Contracts & Governance Blind-Spots

Contracts & Governance Blind-Spots

And Changing The Value of the Market Data Function

May 26, 2026 | Charles Ashwanden, Co-Founder & CEO

We are seeing an increase in the number and nature of vendor audits in the last 6 months and certainly here in Europe an increase the instances of Compliance and Governance teams becoming more concerned around issues such as DORA.

It is not that Investment managers are slow to respond to this increased scrutiny, but the sheer scale of the work involved in ensuring that they are compliant is challenging to say the least.

With children of a certain age, I can’t think of DORA without a wry smile, but unfortunately there is little to find funny in the EU’s requirements for safeguarding against ICT-related incidents.

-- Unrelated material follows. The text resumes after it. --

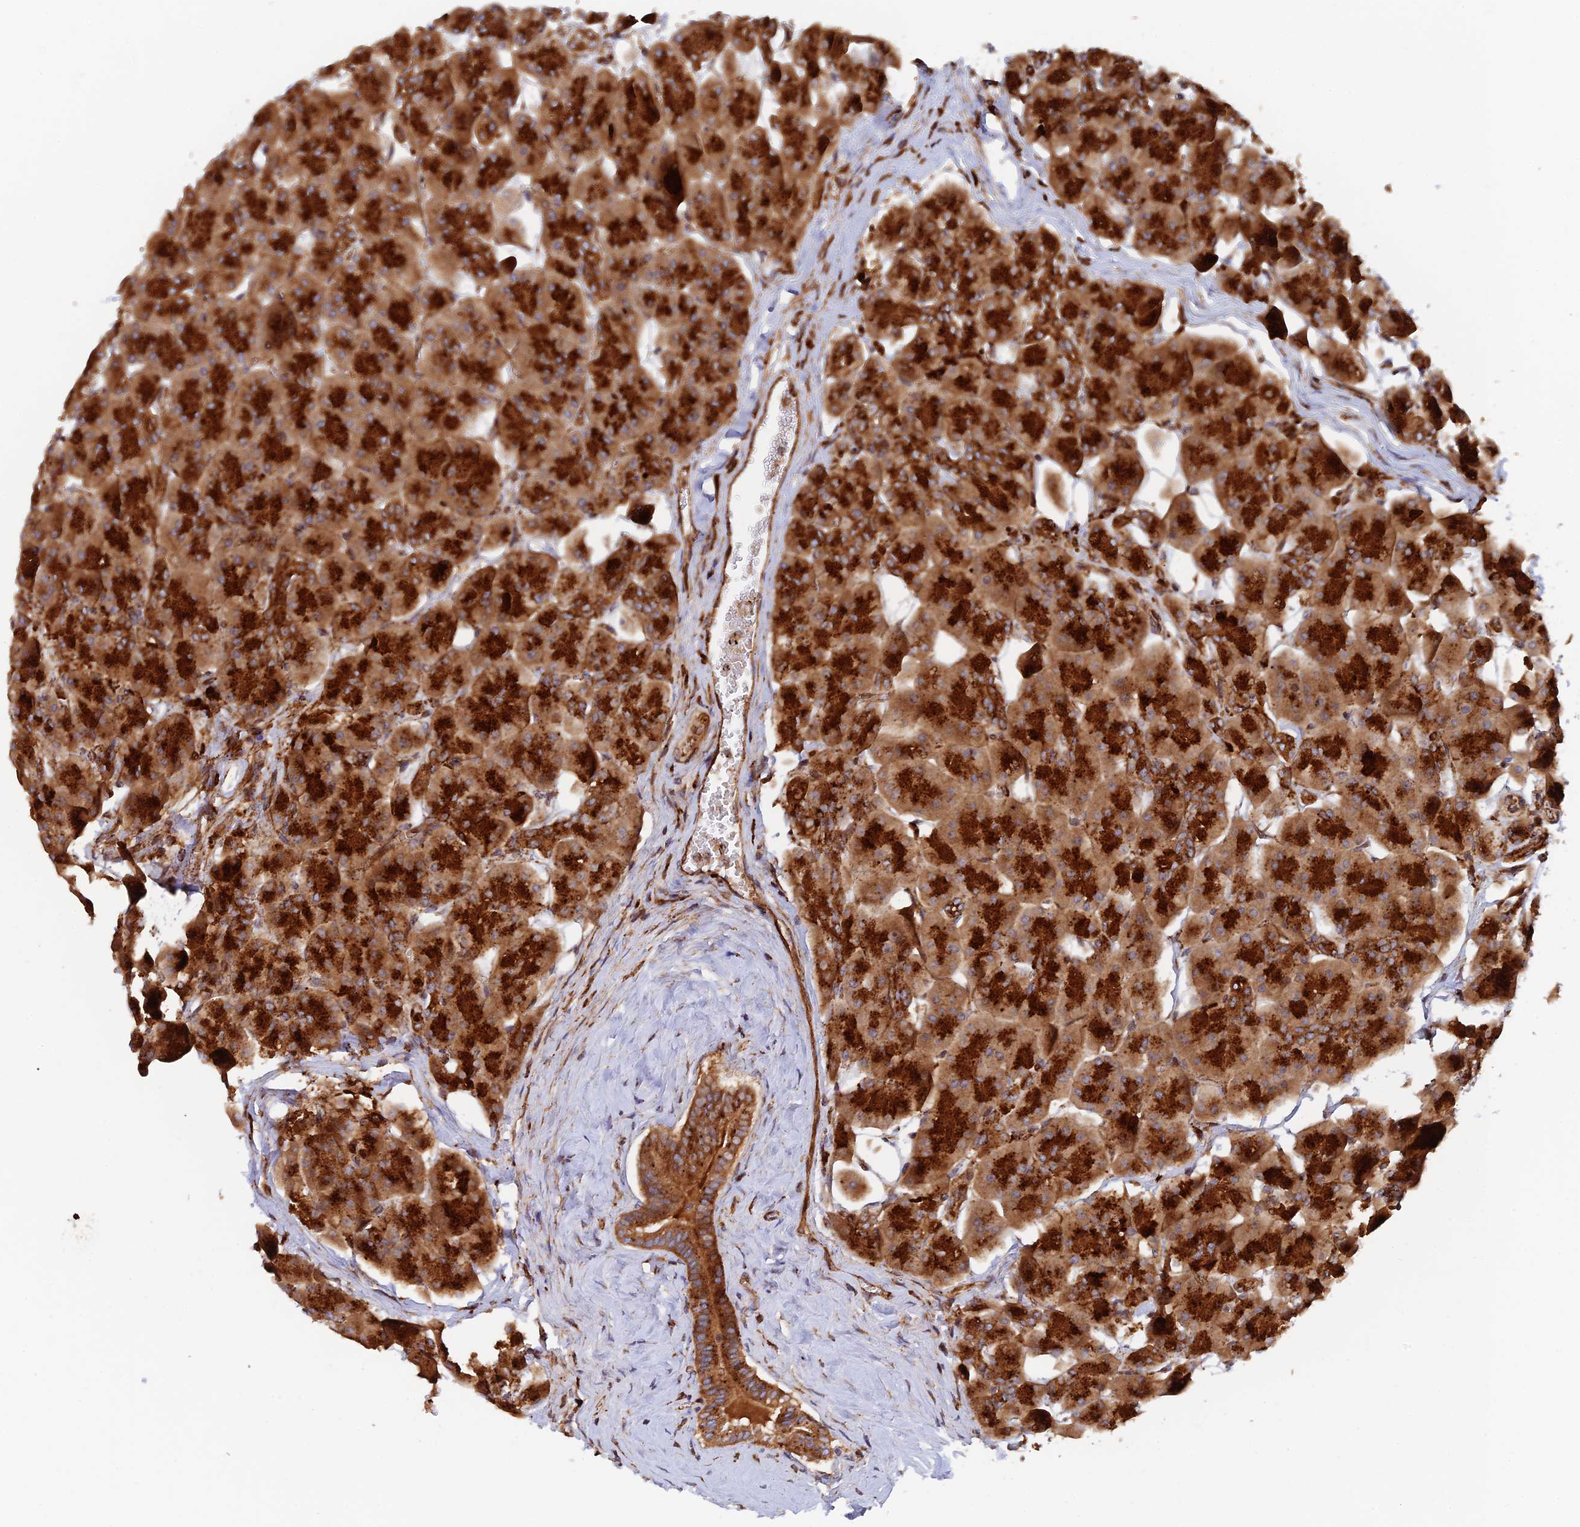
{"staining": {"intensity": "strong", "quantity": ">75%", "location": "cytoplasmic/membranous"}, "tissue": "pancreas", "cell_type": "Exocrine glandular cells", "image_type": "normal", "snomed": [{"axis": "morphology", "description": "Normal tissue, NOS"}, {"axis": "topography", "description": "Pancreas"}], "caption": "IHC micrograph of benign pancreas: human pancreas stained using IHC reveals high levels of strong protein expression localized specifically in the cytoplasmic/membranous of exocrine glandular cells, appearing as a cytoplasmic/membranous brown color.", "gene": "PPP2R3C", "patient": {"sex": "male", "age": 66}}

The challenge is made significantly trickier for firms who have relied on Excel and BOX folders for organising and managing the spaghetti of users, contracts, order forms and addendums that legacy vendor relationships bring. As an example, a small-medium sized Wealth Manager we are working with has more than 3,000 contracts to work through for 220 vendors. Another large client has just had to put their plans to organise the existing siloed approach on hold as they have had to prioritise an external audit for an index provider, the workload is so great right now.

Better structure and a more joined up approach to the whole of the Market Data space sounds too good to be true, and it does take effort to get it set up, but what we often need to make clear to senior management teams is that managing the data and application estate may get easier, but good process and systems are dynamic and they do NOT replace the intelligence that individuals bring to managing it.

Great joined-up systems allow these teams to become additive to the business rather than merely fulfilling a basic function in the eyes of the business.